Ictal High-Frequency Oscillation for Lateralizing Patients With Suspected Bitemporal Epilepsy Using Wavelet Transform and Granger Causality Analysis

Published on June 29, 2019

Indentifying lateralization of bilateral temporal lobe epilepsy (TLE) is a challenging issue, scalp electroencephalography (EEG) and routine band electrocorticography (ECoG) fail to reveal the epileptogenic focus for further temporal lobectomy treatment. HFOs can be utilized as a biomarker for lateralizing the onset zone in suspected bitemporal epilepsy. Except subjective vision detect the HFOs, objective verification should be performed to raising the accuracy. In present research, we prospectively studied 10 patients with refractory temporal seizures and underwent electrocorticography (ECoG) with wide-band frequency amplifiers (2048Hz), all patients had a Class I outcome after temporal resection. Pre- and ictal HFOs will be analyzed by wavelet transform (WT) and Granger causality (GC) for objectively verifying lateralization of seizure onset zone (SOZ).

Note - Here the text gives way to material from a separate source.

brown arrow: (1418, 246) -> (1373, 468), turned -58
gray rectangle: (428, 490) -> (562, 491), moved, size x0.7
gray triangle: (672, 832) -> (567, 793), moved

WT analysis showed ictal HFOs in 10 patients mainly covered from 80Hz to 115 Hz (average, 92.59 ± 10.23Hz ), and there was distinct band-pass boundary between pre-ictal HFOs and ictal HFOs. GC analysis showed 5 patients (2, 4, 5, 6, 7), no matter pre-ictal or ictal state, had highest GC degree in SOZ itself. The remaining patients (1, 3, 8, 9, 10) had highest GC degree in SOZ with its adjacent regions in pre-ictal and ictal stage. GC analysis further confirmed the result of WT, and suggested HFOs is initiated and propagated in local brain region mainly, afterwards, transmitting to adjacent brain regions. These results indicated that combination of WT and GC analysis significantly contribute to accurate lateralizing patients with suspected bitemporal epilepsy.